### [EXERCISE BRIEF]
No pictures belong in the copy. Retype exactly, and only, the stretch of lines below from the one with "Florida, check back often here at" through the one with "are not alone.".

⁂

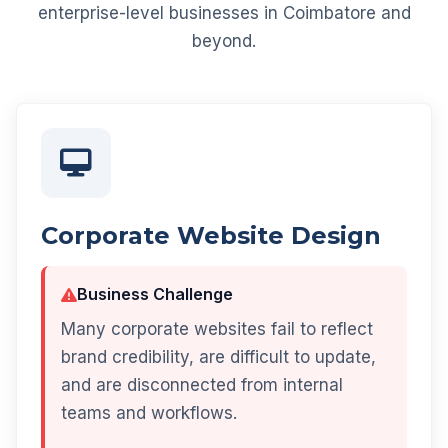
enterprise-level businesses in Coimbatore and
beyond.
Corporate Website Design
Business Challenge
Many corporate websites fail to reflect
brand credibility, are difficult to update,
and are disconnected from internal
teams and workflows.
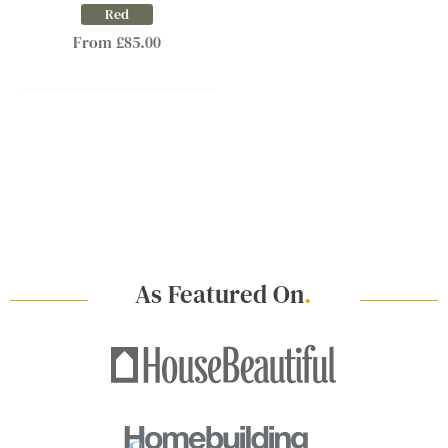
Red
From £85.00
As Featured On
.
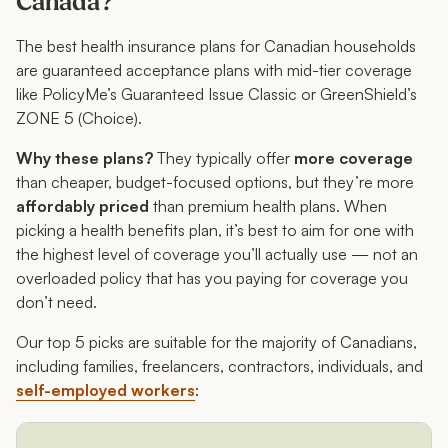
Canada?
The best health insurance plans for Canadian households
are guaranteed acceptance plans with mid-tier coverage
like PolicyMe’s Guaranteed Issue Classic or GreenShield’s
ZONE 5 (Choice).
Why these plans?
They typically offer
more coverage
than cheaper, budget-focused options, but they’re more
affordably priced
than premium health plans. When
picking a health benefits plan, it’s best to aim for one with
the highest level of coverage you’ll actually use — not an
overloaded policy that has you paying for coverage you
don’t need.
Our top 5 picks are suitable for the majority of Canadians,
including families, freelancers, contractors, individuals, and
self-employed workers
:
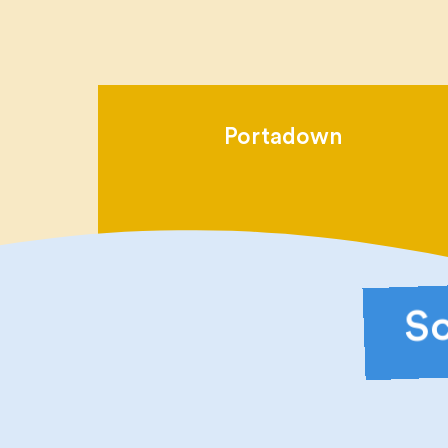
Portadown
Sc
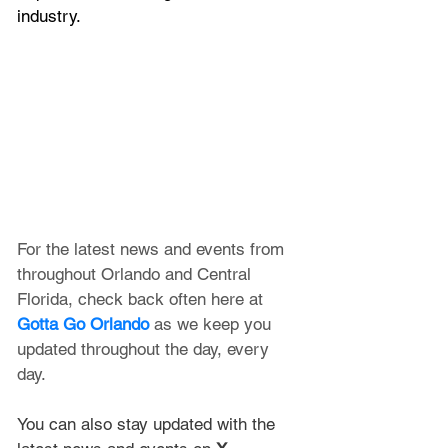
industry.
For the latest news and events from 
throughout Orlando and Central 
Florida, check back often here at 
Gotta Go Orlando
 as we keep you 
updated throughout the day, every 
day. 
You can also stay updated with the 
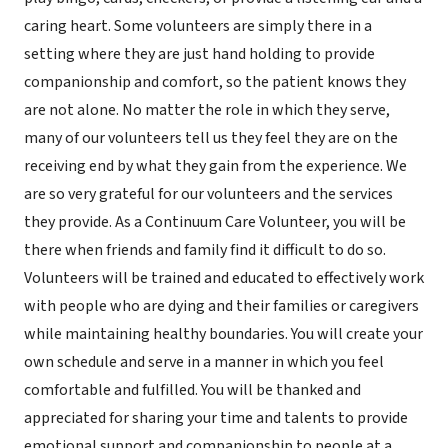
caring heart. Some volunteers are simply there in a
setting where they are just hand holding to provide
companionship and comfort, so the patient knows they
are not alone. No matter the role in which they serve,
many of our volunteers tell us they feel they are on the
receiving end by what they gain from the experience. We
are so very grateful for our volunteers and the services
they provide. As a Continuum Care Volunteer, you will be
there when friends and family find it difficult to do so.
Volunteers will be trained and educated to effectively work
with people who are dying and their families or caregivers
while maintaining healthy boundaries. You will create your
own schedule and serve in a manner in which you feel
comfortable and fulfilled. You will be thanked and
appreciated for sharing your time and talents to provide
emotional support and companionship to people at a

⁂

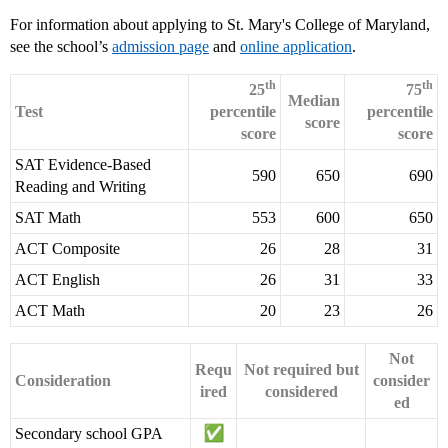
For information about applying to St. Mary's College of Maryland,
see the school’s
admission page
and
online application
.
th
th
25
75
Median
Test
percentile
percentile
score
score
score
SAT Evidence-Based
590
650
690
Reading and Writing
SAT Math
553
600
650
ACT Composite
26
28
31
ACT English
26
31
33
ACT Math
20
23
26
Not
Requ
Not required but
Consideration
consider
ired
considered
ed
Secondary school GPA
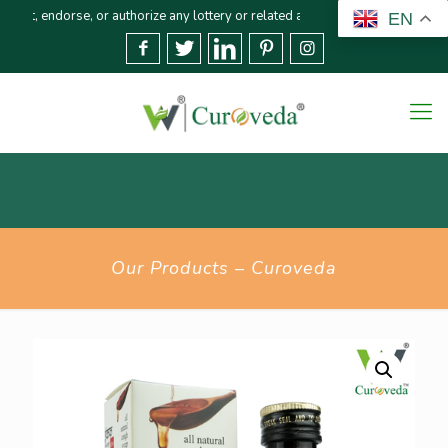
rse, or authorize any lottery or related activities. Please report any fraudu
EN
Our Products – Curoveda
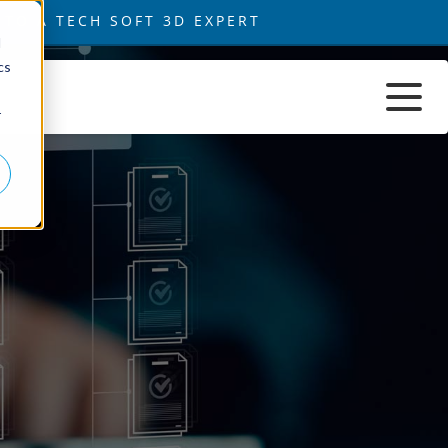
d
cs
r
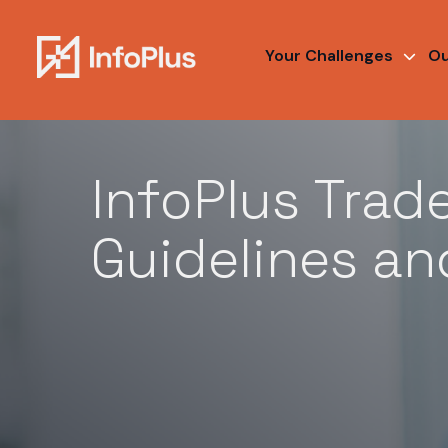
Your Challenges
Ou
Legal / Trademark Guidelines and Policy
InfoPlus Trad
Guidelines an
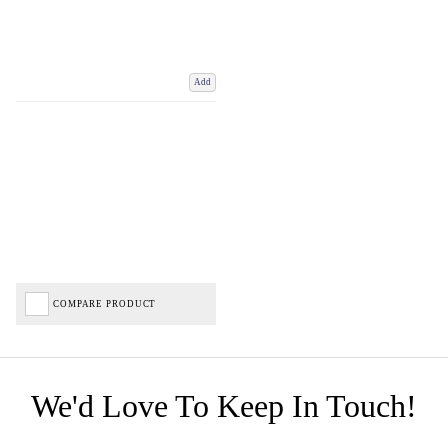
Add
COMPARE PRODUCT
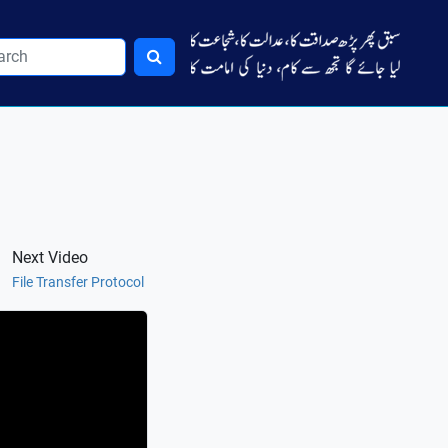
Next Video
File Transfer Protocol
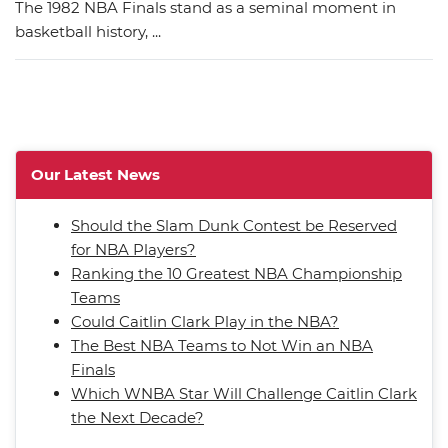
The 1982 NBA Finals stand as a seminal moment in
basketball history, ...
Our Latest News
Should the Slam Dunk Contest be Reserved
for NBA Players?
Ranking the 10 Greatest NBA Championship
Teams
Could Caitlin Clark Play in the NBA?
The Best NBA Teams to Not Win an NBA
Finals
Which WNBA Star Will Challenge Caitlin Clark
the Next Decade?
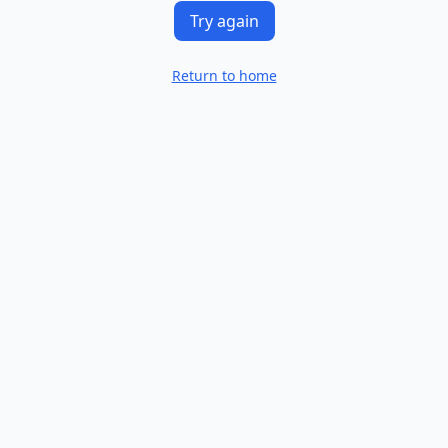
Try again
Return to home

⁂

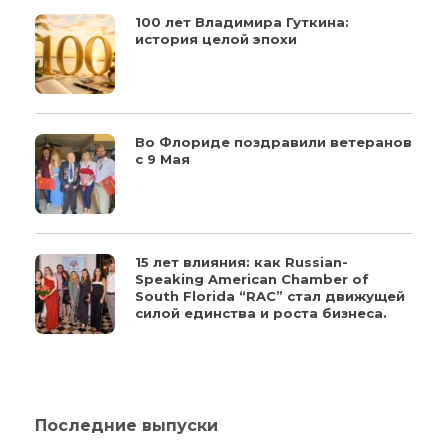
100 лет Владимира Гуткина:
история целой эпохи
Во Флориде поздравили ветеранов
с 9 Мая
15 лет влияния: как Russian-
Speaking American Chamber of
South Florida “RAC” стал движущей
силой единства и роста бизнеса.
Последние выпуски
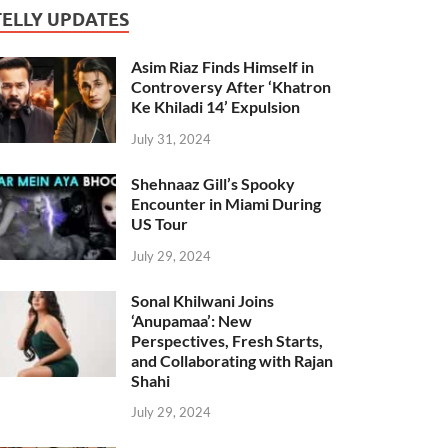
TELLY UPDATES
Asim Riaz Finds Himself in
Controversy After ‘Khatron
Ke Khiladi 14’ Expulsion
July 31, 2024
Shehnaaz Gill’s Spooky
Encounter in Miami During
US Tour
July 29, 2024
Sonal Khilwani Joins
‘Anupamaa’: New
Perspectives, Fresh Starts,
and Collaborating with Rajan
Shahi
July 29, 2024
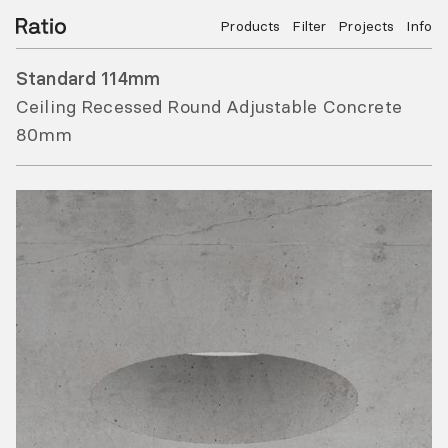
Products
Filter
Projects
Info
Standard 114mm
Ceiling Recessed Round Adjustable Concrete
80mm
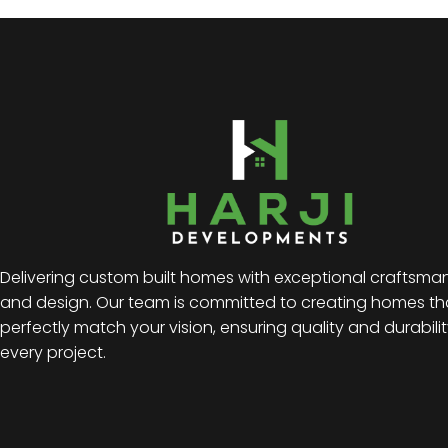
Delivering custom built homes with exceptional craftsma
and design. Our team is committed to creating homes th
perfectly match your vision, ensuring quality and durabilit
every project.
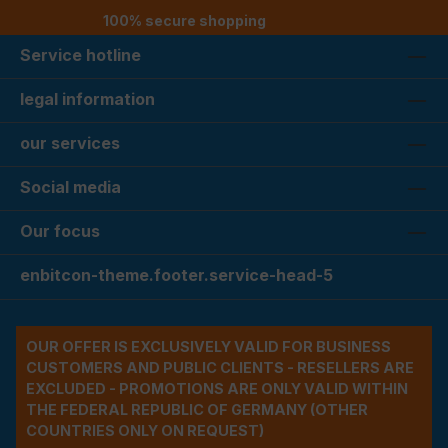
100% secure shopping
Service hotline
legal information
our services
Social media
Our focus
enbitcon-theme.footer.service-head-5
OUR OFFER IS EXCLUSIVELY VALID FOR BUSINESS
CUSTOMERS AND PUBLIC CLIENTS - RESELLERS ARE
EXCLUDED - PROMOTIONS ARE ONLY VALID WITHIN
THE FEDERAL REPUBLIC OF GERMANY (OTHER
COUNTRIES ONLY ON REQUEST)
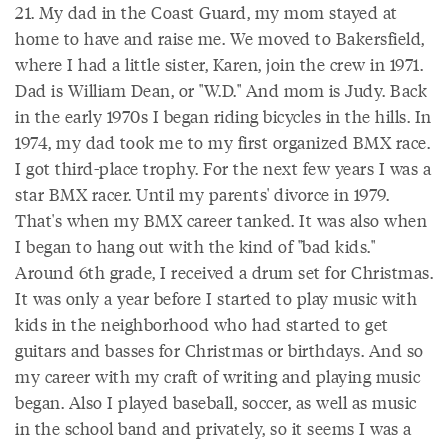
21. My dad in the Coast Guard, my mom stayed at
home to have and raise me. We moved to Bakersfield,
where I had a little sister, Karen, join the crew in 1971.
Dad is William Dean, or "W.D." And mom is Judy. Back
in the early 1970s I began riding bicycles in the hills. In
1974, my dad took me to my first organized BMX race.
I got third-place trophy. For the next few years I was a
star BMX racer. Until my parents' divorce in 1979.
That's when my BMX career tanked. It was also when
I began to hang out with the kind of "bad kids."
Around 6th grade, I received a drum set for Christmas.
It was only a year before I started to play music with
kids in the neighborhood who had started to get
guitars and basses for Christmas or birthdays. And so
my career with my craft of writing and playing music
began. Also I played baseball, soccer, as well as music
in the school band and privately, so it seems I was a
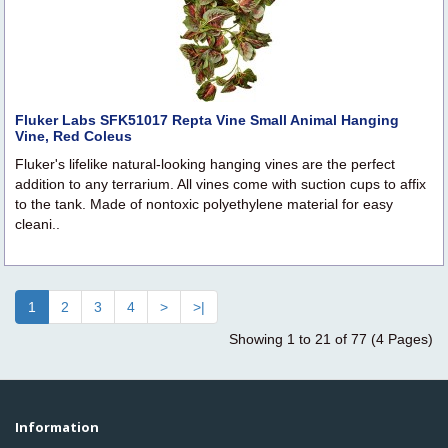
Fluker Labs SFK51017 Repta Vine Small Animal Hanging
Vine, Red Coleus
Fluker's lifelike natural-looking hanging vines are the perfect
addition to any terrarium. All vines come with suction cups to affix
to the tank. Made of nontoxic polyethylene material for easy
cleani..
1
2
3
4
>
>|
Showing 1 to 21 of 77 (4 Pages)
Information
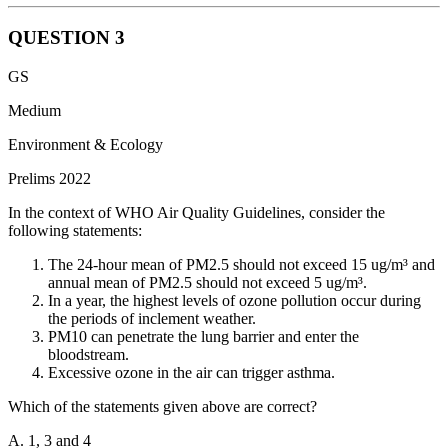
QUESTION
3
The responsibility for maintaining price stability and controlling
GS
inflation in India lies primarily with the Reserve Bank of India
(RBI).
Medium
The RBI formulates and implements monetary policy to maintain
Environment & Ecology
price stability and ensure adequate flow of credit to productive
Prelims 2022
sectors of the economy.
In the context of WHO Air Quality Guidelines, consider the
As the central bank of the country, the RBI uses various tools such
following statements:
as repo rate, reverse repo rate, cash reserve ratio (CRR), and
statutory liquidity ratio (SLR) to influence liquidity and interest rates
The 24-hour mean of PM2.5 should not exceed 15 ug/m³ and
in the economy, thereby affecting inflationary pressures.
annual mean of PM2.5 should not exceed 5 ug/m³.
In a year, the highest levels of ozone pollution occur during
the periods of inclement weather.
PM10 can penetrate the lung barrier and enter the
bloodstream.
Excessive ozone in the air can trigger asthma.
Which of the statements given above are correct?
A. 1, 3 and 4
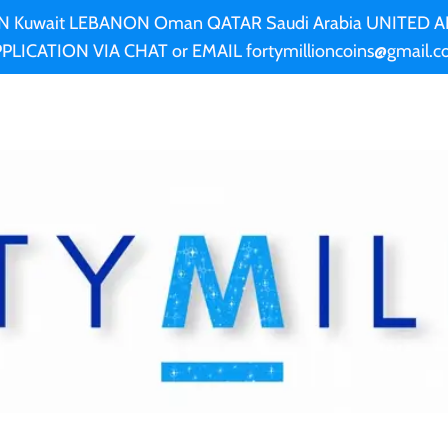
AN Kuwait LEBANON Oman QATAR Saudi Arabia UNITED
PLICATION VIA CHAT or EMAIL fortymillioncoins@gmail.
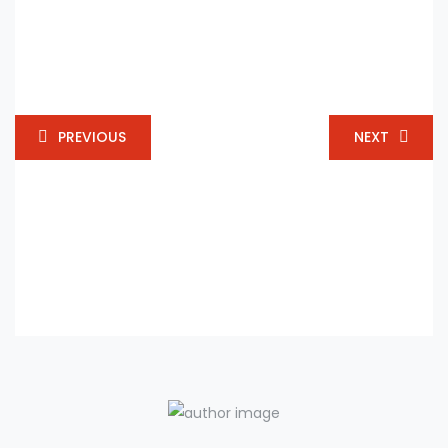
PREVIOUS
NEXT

⁂

### [SOLUTION TO THIS PROBLEM]
Florida, check back often here at 
Gotta Go Orlando
 as we keep you 
updated throughout the day, every 
day. 
You can also stay updated with the 
caring heart. Some volunteers are simply there in a
setting where they are just hand holding to provide
companionship and comfort, so the patient knows they
are not alone. No matter the role in which they serve,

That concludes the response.